Almost everyone, even the smallest retailer, has access to customer personal data to a certain extent. Therefore, data collection, analysis, and storage are not the priority investment, the tools to leverage data are.
Winning customers depends on the company’s ability to make use of this information when, instead of pushing customers to buy the services, the retailer makes appropriate offers in the right place and at the right time.
Retail paradigm shift
Today, infrastructure outsourcing saves a lot of trouble. A company no longer needs to hire many people, when it can simply outsource the job to contractors and, partially, neural networks.
In fact, neural networks are quite commonly used to study customer behavior and marketing activities, and seem quite promising for the task of automating retail back office processes. For example, a neural network can be trained using historical statistical data and publicly available information to calculate the most effective price for particular products, groups, and entire product categories. That’s for starters. The real stuff comes when prices can be automatically calculated several times throughout the day and immediately displayed on the shelves by staff or with the help of “smart price tags”. This is the most efficient way to manage both the stock of goods, especially those with limited shelf life, and keep reasonable margins.
Another retail technology use case is automated stock management. The system can be customized depending on input data and training settings and configured to ensure minimum stock, maximum profit, and easy replenishment in terms of both schedule and volume. Some retailers use neural networks for demand forecasting, and some, like H&M, for assortment planning.
Increased digital maturity
Since the environment and customer demands are changing faster than ever before, business also needs tools to make quick decisions.
A technologically advanced retailer is the one that has automated the large portion of business processes and digital maturity of which is significantly above the average.
However, once the retailer realizes the need for a fast-paced digital journey, it will inevitably face stubborn implementation terms and prices.

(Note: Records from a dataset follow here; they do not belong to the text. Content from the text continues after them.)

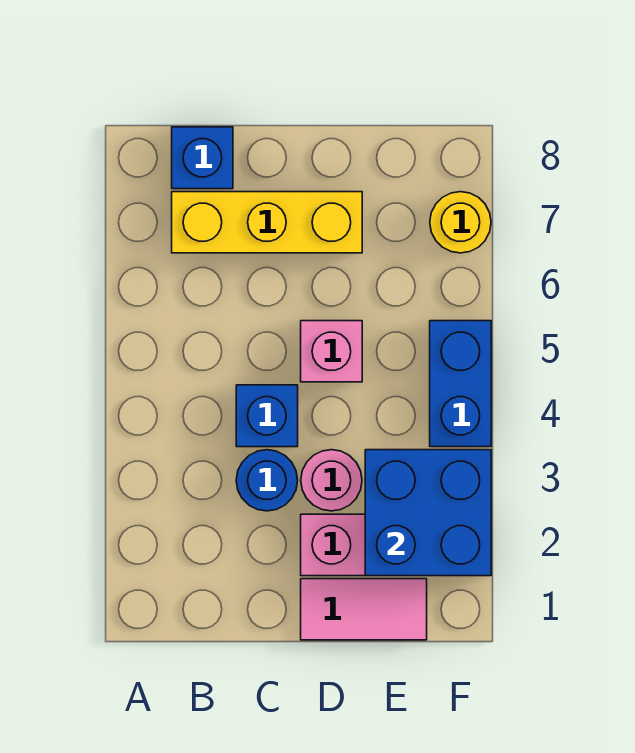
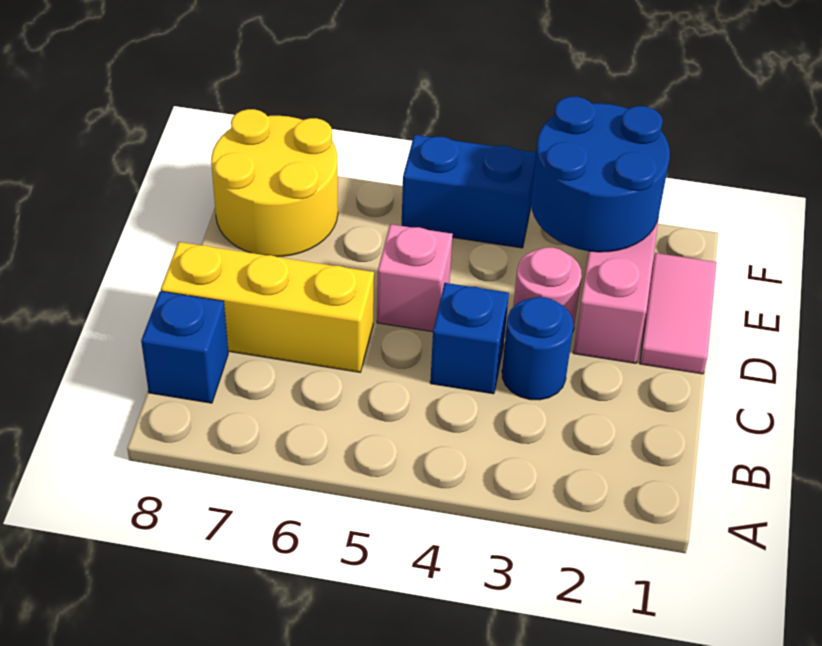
yellow 1x3 brick [172,192,362,253] -> yellow 1x3 brick turned to [161,242,374,372]
blue 2x2 brick [365,450,491,576] -> blue 2x2 round brick [531,97,670,252]
yellow 1x1 round brick [430,192,491,253] -> yellow 2x2 round brick [211,109,338,257]

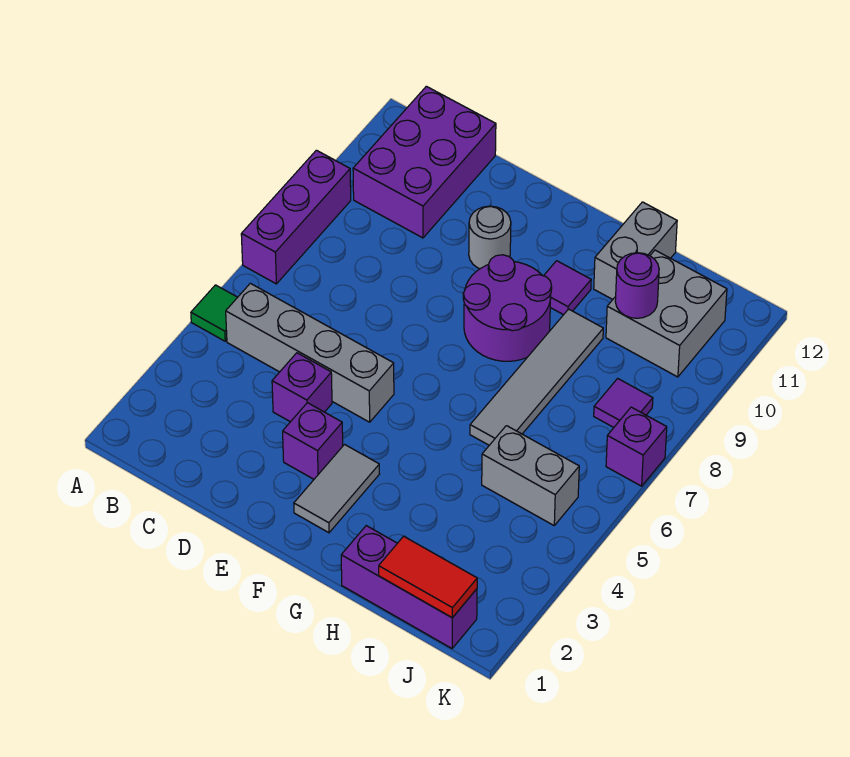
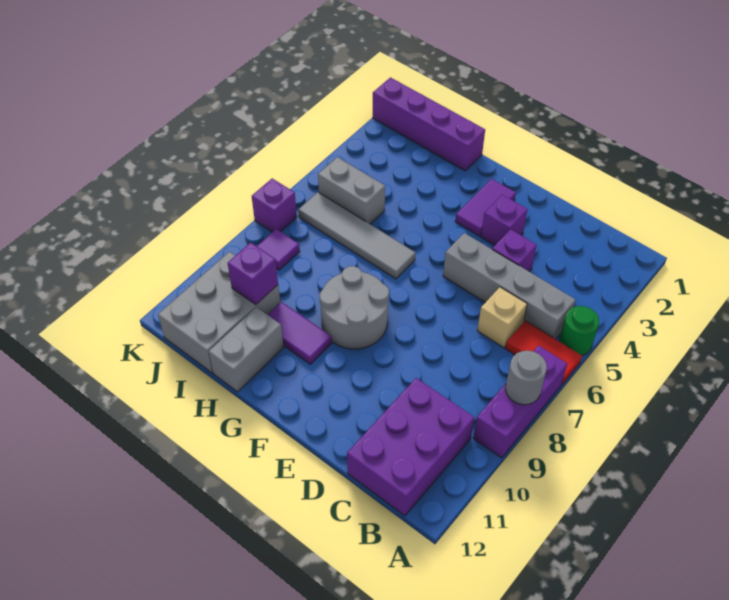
green 1x1 tile [191,285,238,341] -> green 1x1 round brick [559,306,599,356]
none -> tan 1x1 brick [477,287,527,348]
grey 1x1 round brick [469,206,511,269] -> grey 1x1 round brick moved to [505,351,547,405]
grey 1x2 tile [294,445,379,533] -> purple 1x2 tile [455,179,516,236]
purple 2x2 round brick [463,255,552,361] -> grey 2x2 round brick [319,266,389,349]
purple 1x1 tile [544,261,591,315] -> purple 1x2 tile [268,302,332,364]
purple 1x3 brick [341,526,477,648] -> purple 1x4 brick [373,78,485,171]
grey 1x4 tile [470,309,603,445] -> grey 1x4 tile turned to [298,192,415,279]
red 1x2 tile [379,536,477,618] -> red 1x2 tile moved to [505,321,582,385]
grey 2x2 brick [606,250,727,377] -> grey 2x3 brick [158,252,280,373]
purple 1x1 round brick [615,253,659,318] -> purple 1x1 brick [228,243,278,305]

This why, unfortunately, most retailers go for solving local challenges and implement small projects with the shortest payback time instead of a full journey.
As for trends in the field of trade and cash register solutions, smart price tag technologies have become less expensive, thus allowing retailers to save labor costs and almost instantly update price tags on the shelves. Self-checkouts have become quite popular, unlike a couple of years ago, when only European innovators were brave enough to use them.
The Internet of Things with its smart shelves and RFID tags on goods reduces labor costs when replenishing shelves: when the quantity of goods drops to a certain level, the merchandiser is notified to get some more onto shelves.
Forecasting is at best a thankless task, especially in uncertain times like now. However, digital solutions are not just another retail trick or magic wand, but an integral part of some retail areas. Therefore, to avoid unnecessary investment, don’t follow others mindlessly, but find your own path towards changes.